PROBLEM DESCRIPTION: Omitting all images, set down every line below exactly as it appears.

DATA RECORDS:
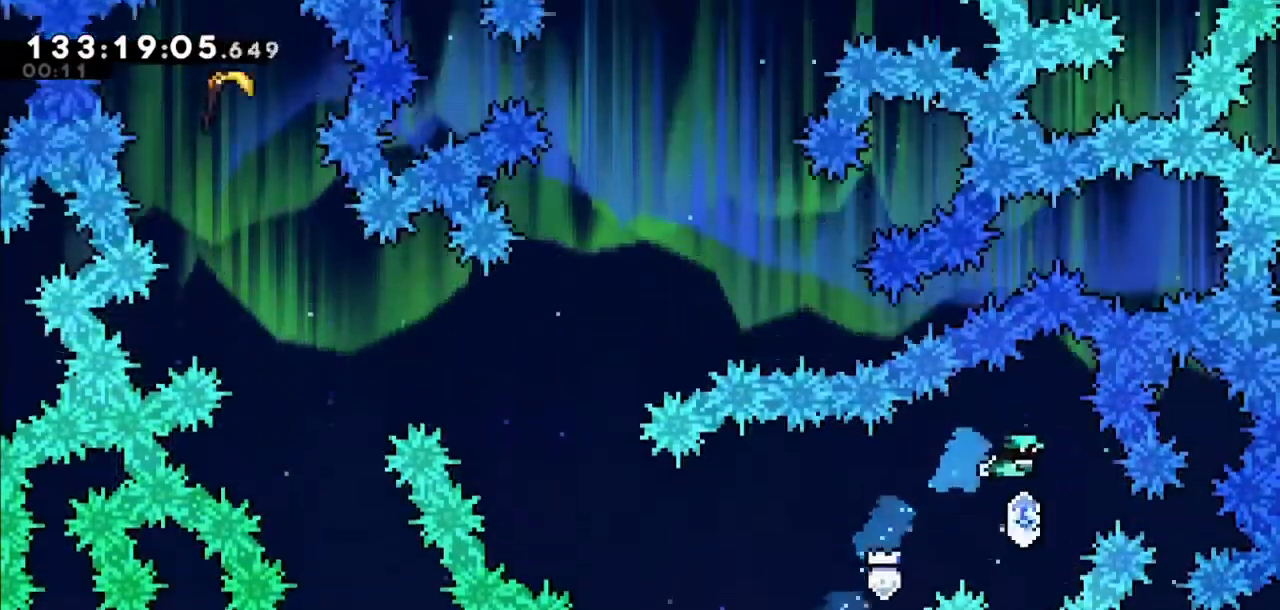
{"keys": ["dash", "left"], "events": [[167, "left", "down"], [300, "dash", "down"]]}
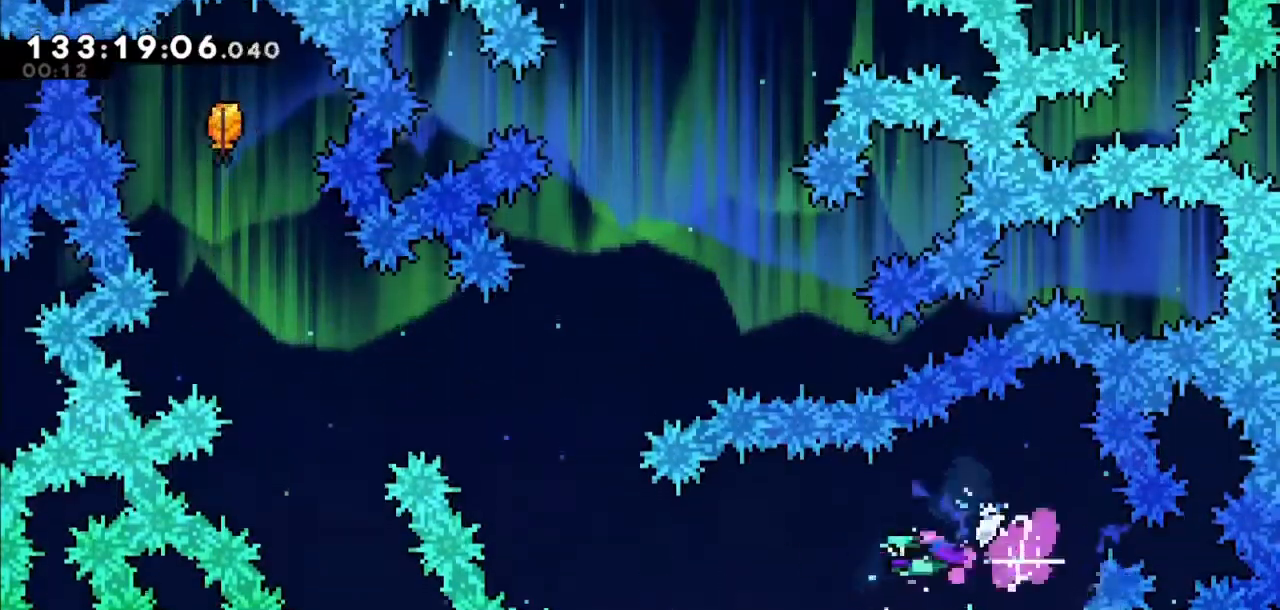
{"keys": ["left", "up"], "events": [[34, "dash", "up"], [267, "up", "down"], [367, "dash", "down"], [501, "dash", "up"]]}
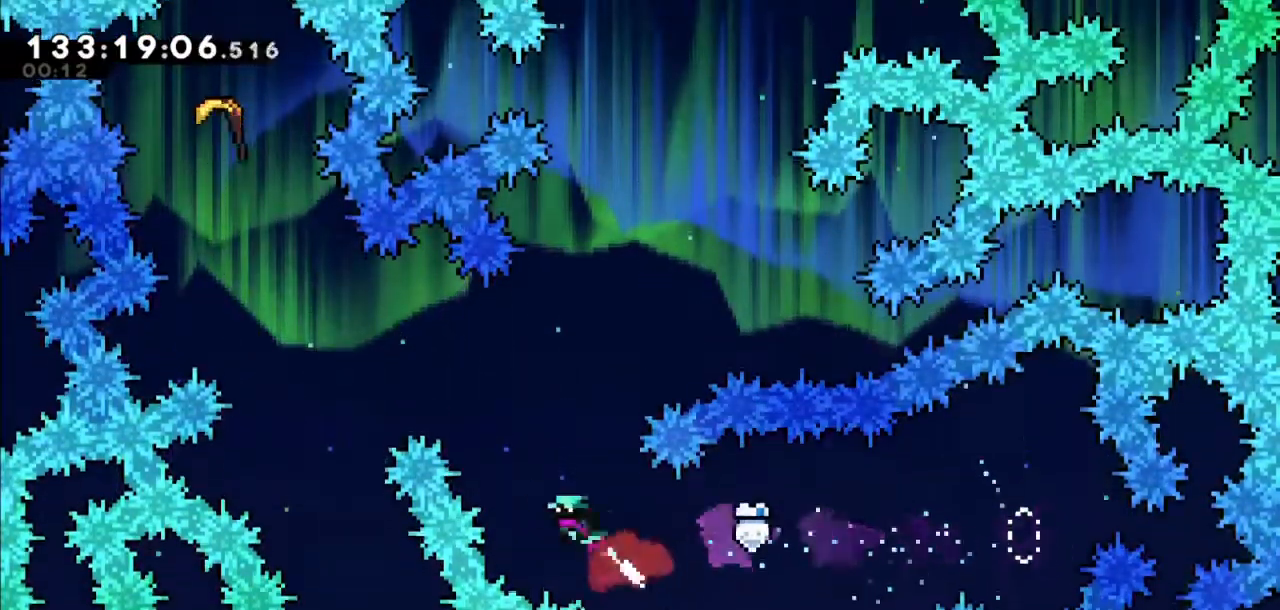
{"keys": ["left", "up"], "events": []}
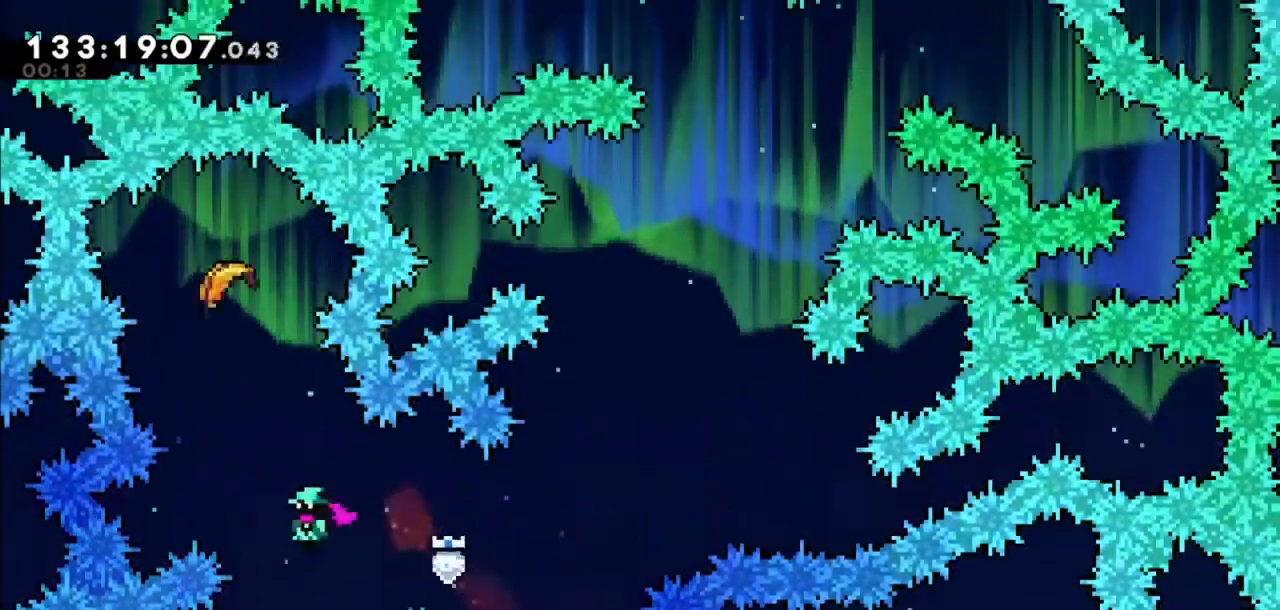
{"keys": ["left"], "events": [[134, "dash", "down"], [134, "left", "up"], [267, "dash", "up"], [401, "left", "down"], [468, "up", "up"]]}
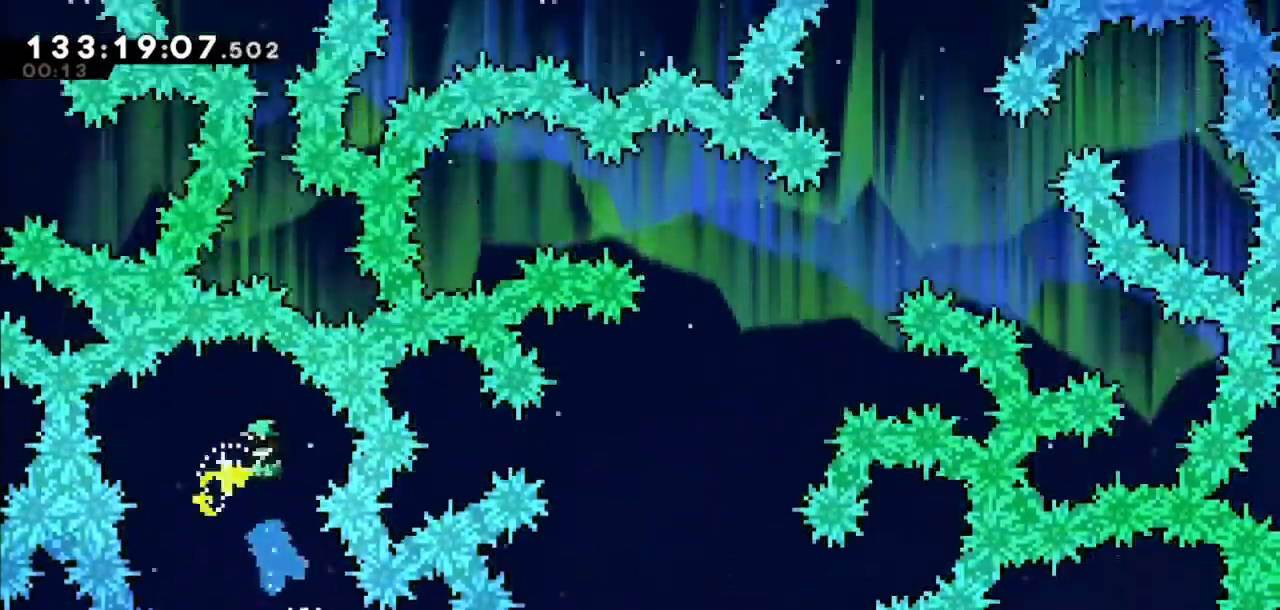
{"keys": ["down"], "events": [[133, "down", "down"], [133, "left", "up"]]}
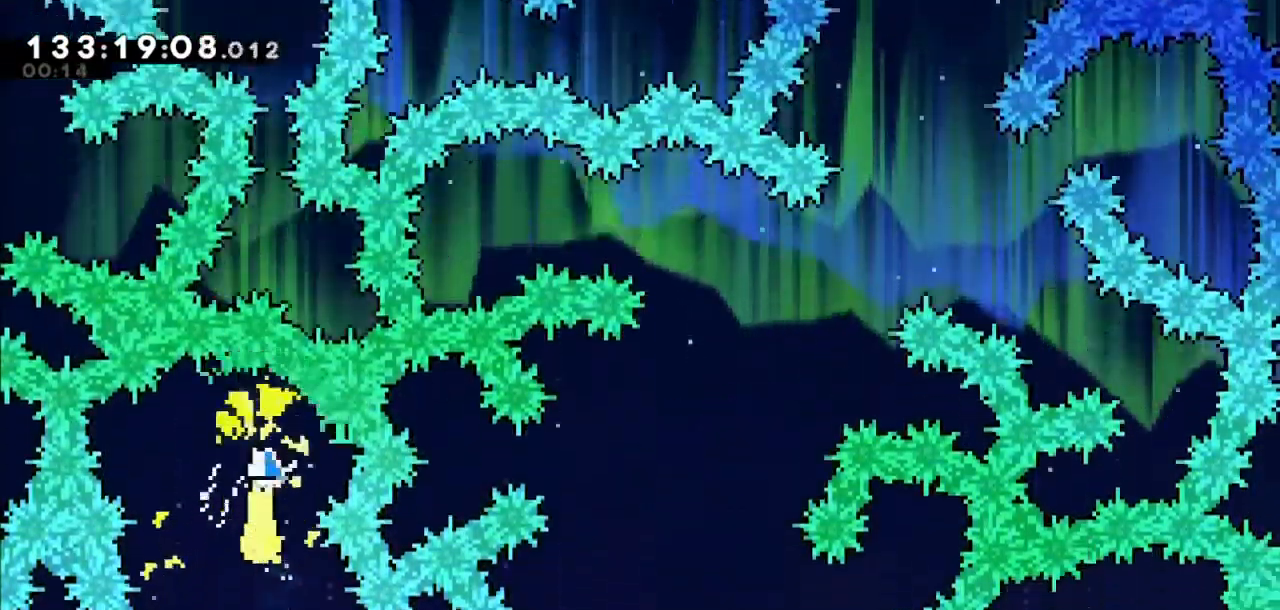
{"keys": ["right"], "events": [[100, "right", "down"], [267, "down", "up"]]}
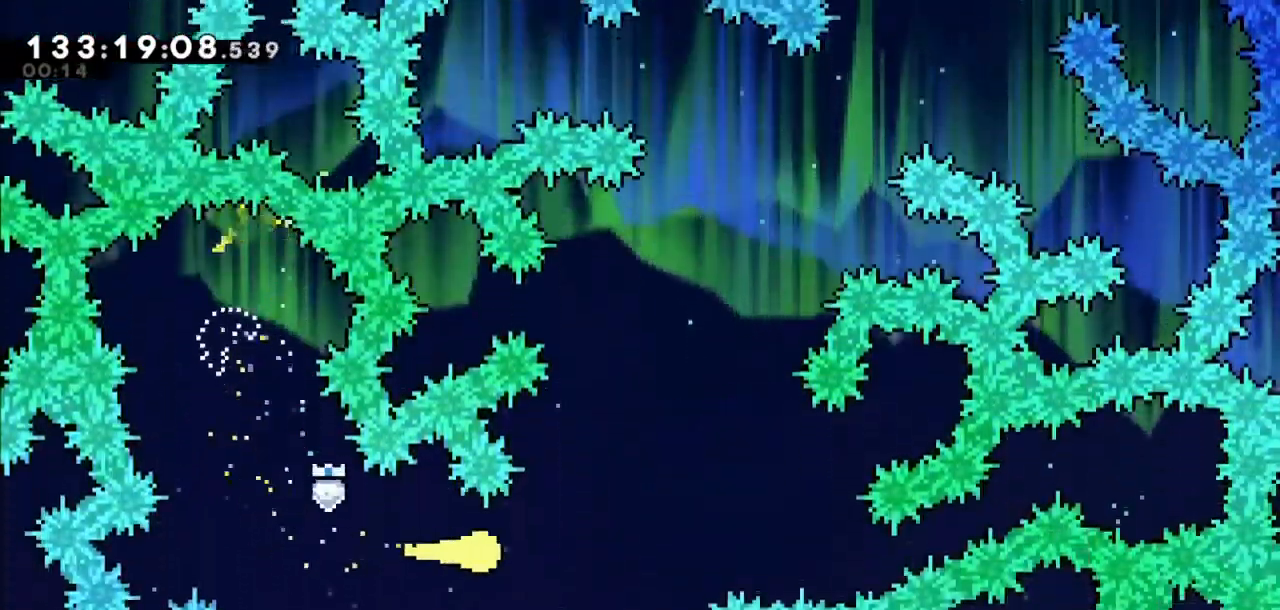
{"keys": ["up"], "events": [[33, "up", "down"], [300, "right", "up"]]}
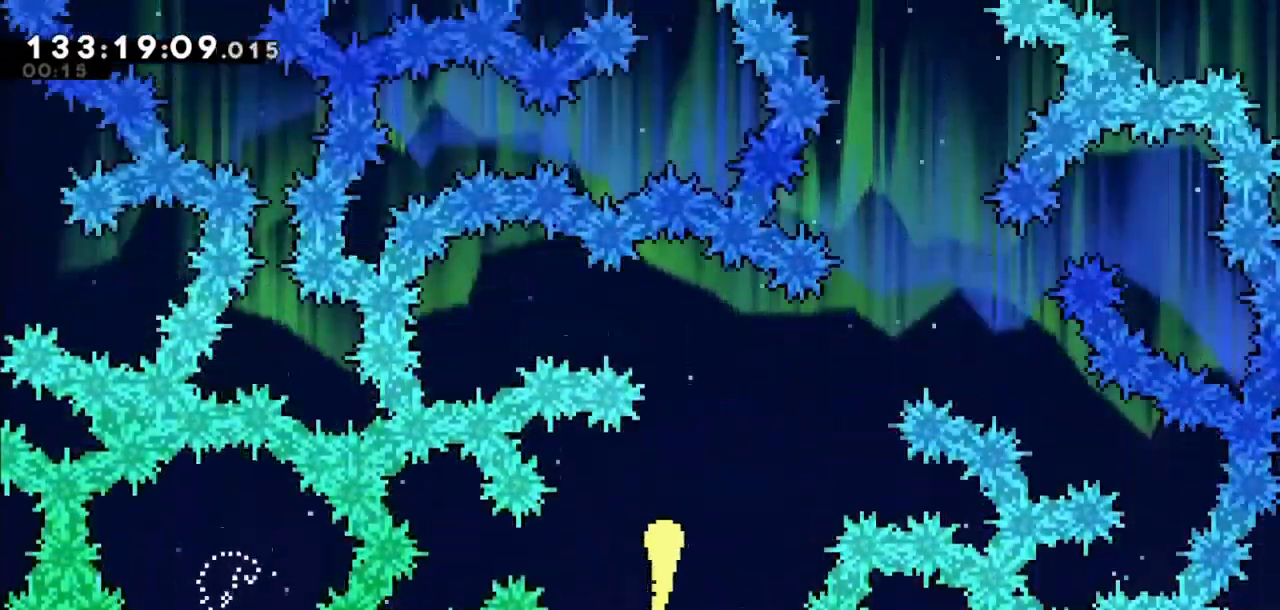
{"keys": ["up"], "events": [[33, "right", "down"], [400, "right", "up"]]}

TASK ANSWER:
{"keys": ["dash", "left"], "events": [[167, "left", "down"], [300, "dash", "down"]]}
{"keys": ["left", "up"], "events": [[34, "dash", "up"], [267, "up", "down"], [367, "dash", "down"], [501, "dash", "up"]]}
{"keys": ["left", "up"], "events": []}
{"keys": ["left"], "events": [[134, "dash", "down"], [134, "left", "up"], [267, "dash", "up"], [401, "left", "down"], [468, "up", "up"]]}
{"keys": ["down"], "events": [[133, "down", "down"], [133, "left", "up"]]}
{"keys": ["right"], "events": [[100, "right", "down"], [267, "down", "up"]]}
{"keys": ["up"], "events": [[33, "up", "down"], [300, "right", "up"]]}
{"keys": ["up"], "events": [[33, "right", "down"], [400, "right", "up"]]}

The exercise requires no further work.